> _EXCERPT_:
════════════════
In my article for Options magazine “The Women Are Still Here: The Mothers and Wives of Sri Lanka’s Disappeared and the Trope of Reconciliation”[6], I asserted that women have a critical role to play in Sri Lanka’s process of transitional justice and in any processes that will take all Sri Lankans towards healing. They always have. As those who have suffered and survived the consequences of the war, short-term and long-term, in unique and cruel ways, women have always played a remarkable role in our history as seekers of truth and justice. Mothers and wives of the disappeared, South and North, have been at the forefront of the fight for justice and accountability for the last two decades. As community leaders and heads of households in a post-war landscape, Sri Lankan women make crucial economic and political decisions for their families and communities. Sri Lankan women have been called on to carry on living and ensure the survival of others in the worst of times; for this, they have had to be creative, resourceful, resilient and powerful, often – and this is perhaps uniquely female – working together with each other and strengthening bonds of community.

A feminine narrative of war could truly aid healing and transitioning – it is the female narrative of resilience, survival, solidarity, family, perseverance, entrepreneurship and resourcefulness in hard times versus the masculine narrative of war – a binary dichotomy of victory and defeat, heroes and terrorists, which serves only to antagonise those grieving and to remove culpability from ‘the victors’. The feminine narrative is rich, and deep and complex. It is perhaps, better suited to fuel a real search for truth, justice, peace and meaning. We have to make space for this narrative to be heard and recognised. It may be our only real shot at a peaceful and inclusive future.

Sri Lankan women and political representation

Sri Lanka gave women the right to vote as early as 1931, much earlier than most other countries, and of course, gave the world its first woman head of government, with the appointment of Sirima Ratwatte Dias Bandaranaike as Ceylon’s prime-minister in 1960.

However, Sri Lanka still remains hopelessly behind in terms of the equal representation of women in all levels of politics. While Sri Lanka boasts a relatively high ranking in many development indicators, in comparison to other countries in South Asia, we still suffer from an abysmal low number of women in politics, at the local and national levels.
════════════════
> _WHAT THE TASK ASKS_: From the passage on Sri Lankan women, reproduce the part that opens with the words containing "Sri Lankan women and" and closes with "and national levels.".

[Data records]
════════════════
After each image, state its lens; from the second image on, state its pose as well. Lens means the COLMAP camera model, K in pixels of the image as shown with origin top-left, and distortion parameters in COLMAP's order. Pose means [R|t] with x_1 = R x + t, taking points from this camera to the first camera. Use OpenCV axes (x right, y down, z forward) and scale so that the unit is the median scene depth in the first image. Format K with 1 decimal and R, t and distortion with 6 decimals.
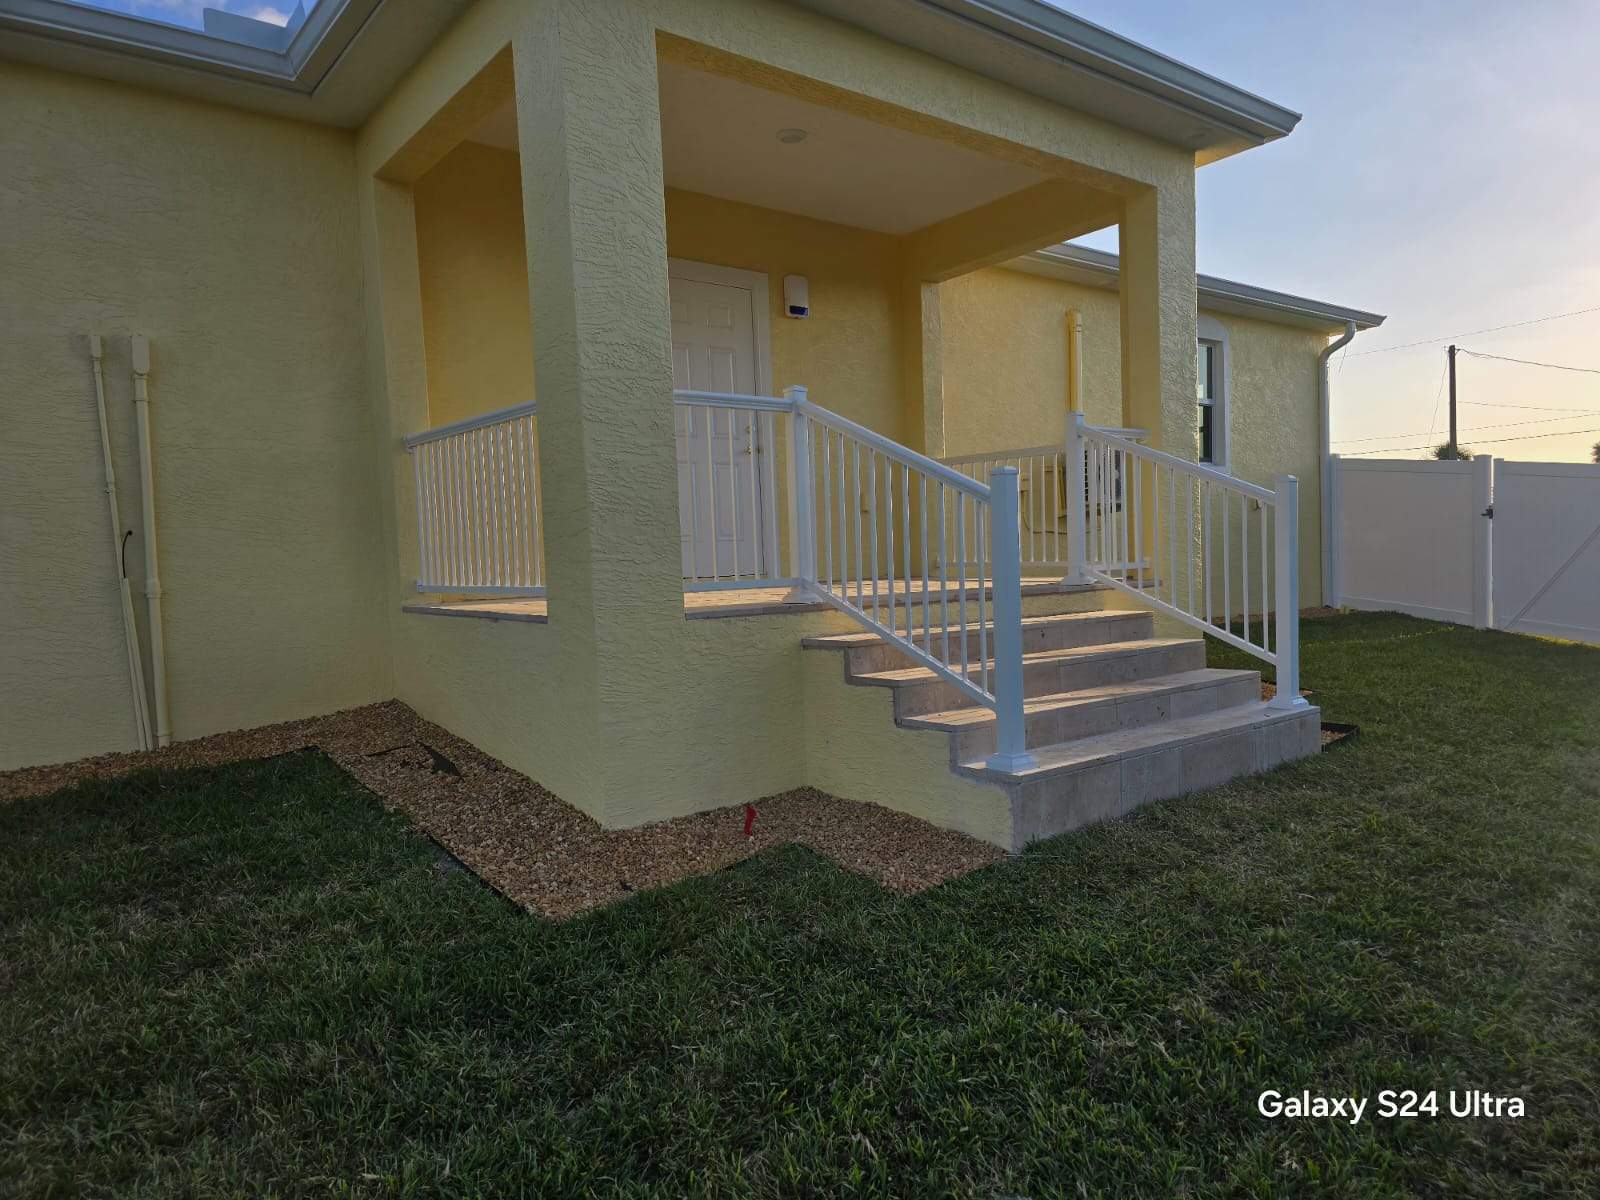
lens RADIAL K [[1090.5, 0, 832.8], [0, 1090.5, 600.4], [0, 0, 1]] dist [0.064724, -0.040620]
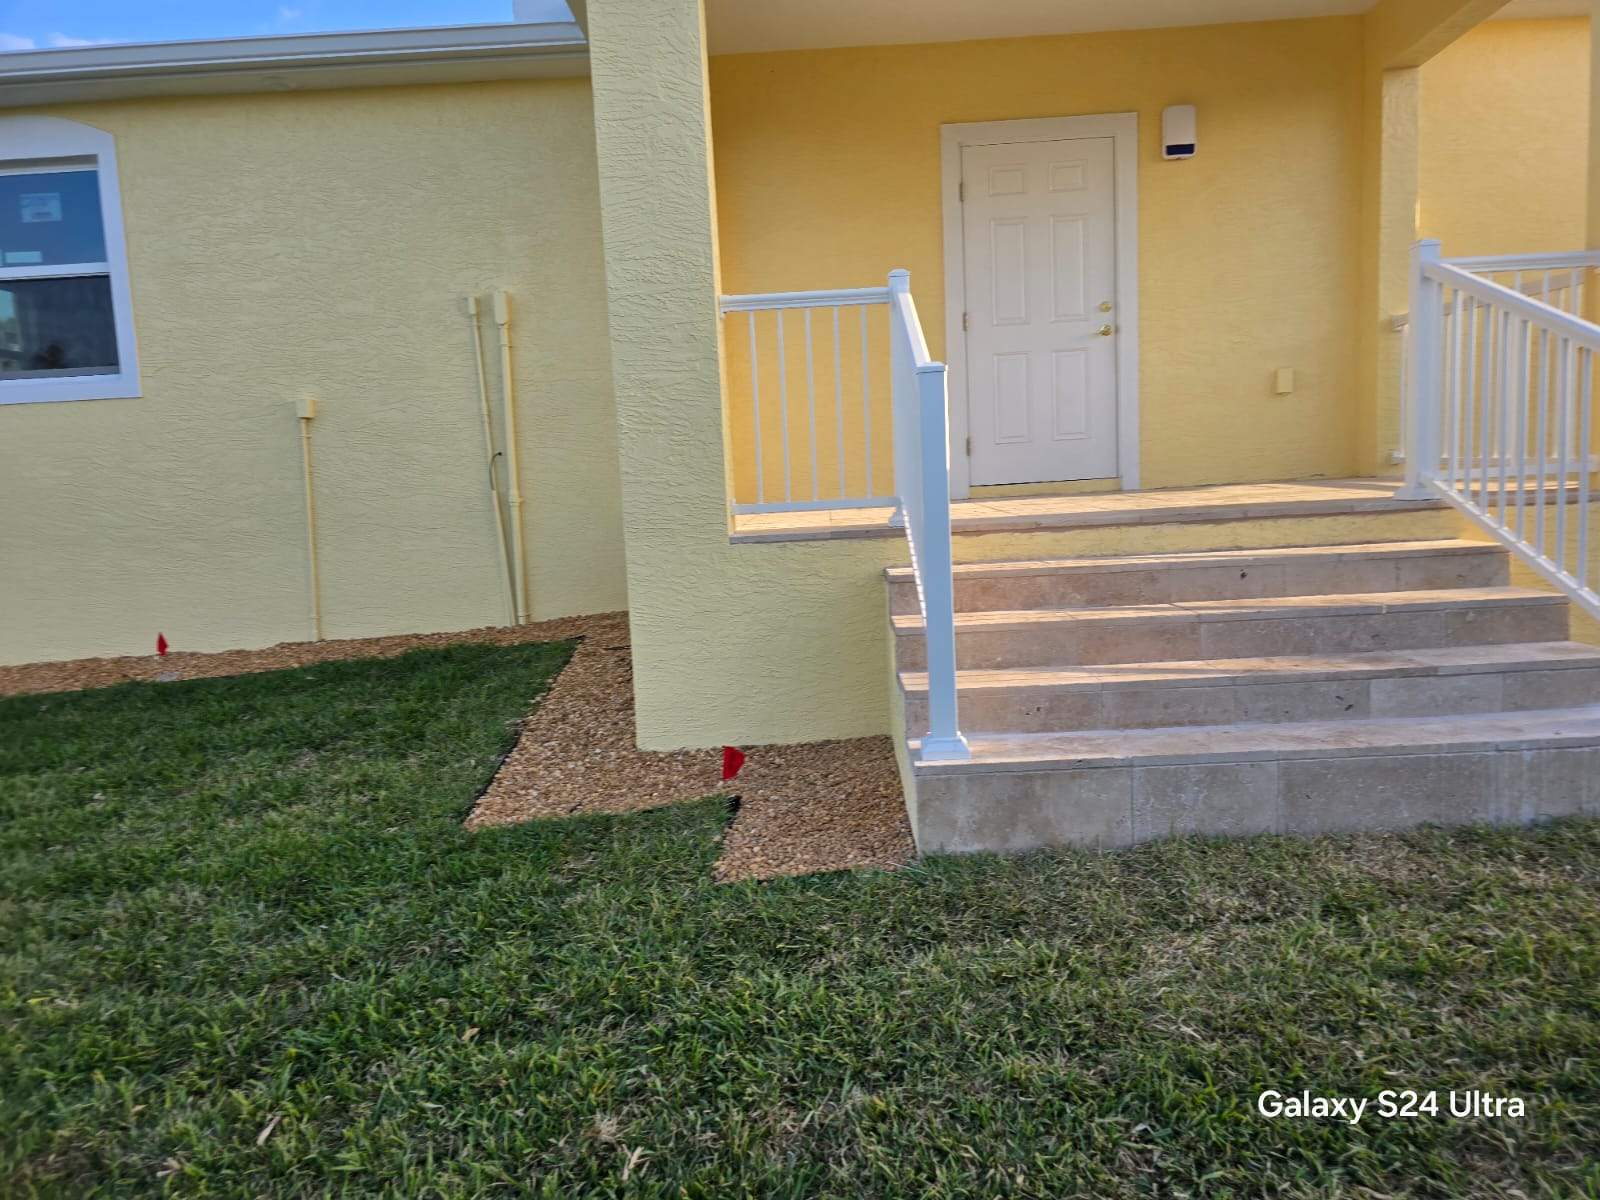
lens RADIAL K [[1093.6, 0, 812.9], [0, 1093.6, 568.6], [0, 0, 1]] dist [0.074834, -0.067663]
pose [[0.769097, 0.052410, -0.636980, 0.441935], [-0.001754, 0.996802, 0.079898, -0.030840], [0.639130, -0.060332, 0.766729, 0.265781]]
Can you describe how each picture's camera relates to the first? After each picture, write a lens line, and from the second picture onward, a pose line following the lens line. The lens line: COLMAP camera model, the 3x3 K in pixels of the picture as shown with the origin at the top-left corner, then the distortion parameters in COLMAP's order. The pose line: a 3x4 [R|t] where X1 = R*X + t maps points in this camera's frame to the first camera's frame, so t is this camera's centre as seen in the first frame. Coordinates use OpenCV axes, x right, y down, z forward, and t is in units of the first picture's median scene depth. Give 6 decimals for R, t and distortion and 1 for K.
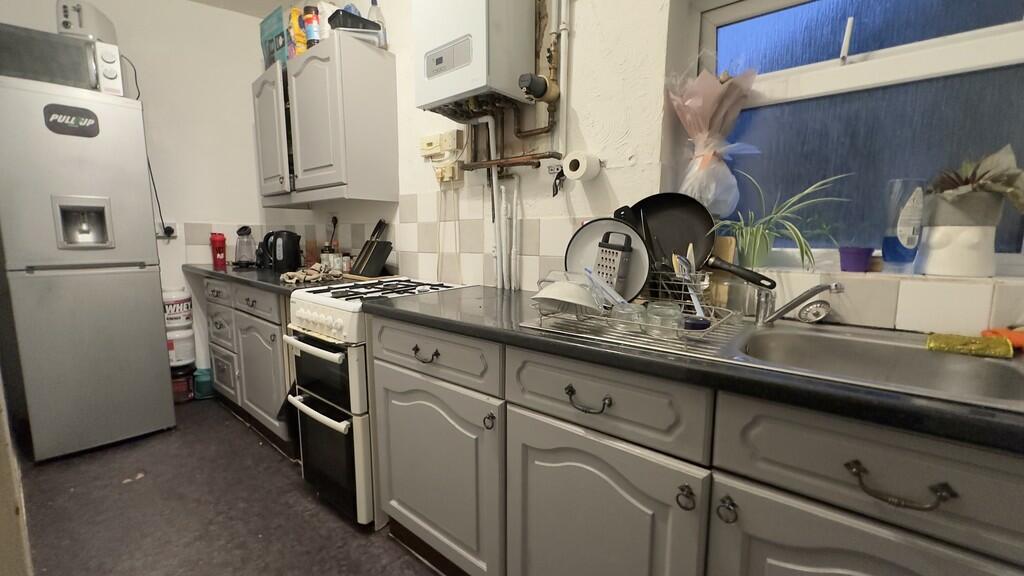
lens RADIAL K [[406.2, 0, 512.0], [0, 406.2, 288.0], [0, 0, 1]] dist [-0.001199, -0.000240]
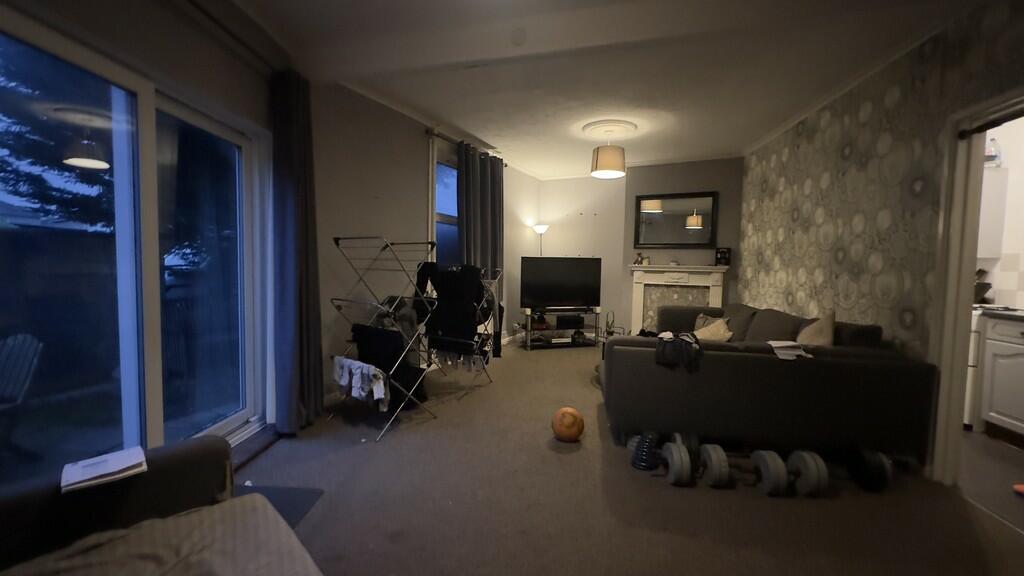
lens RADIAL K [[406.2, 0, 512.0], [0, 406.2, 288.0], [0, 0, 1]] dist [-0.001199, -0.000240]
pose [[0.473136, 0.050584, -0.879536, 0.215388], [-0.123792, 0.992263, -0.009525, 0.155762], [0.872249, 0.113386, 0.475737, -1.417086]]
════════════════
> _RESULT FOR THIS EXERCISE_:
Sri Lankan women and political representation

Sri Lanka gave women the right to vote as early as 1931, much earlier than most other countries, and of course, gave the world its first woman head of government, with the appointment of Sirima Ratwatte Dias Bandaranaike as Ceylon’s prime-minister in 1960.

However, Sri Lanka still remains hopelessly behind in terms of the equal representation of women in all levels of politics. While Sri Lanka boasts a relatively high ranking in many development indicators, in comparison to other countries in South Asia, we still suffer from an abysmal low number of women in politics, at the local and national levels.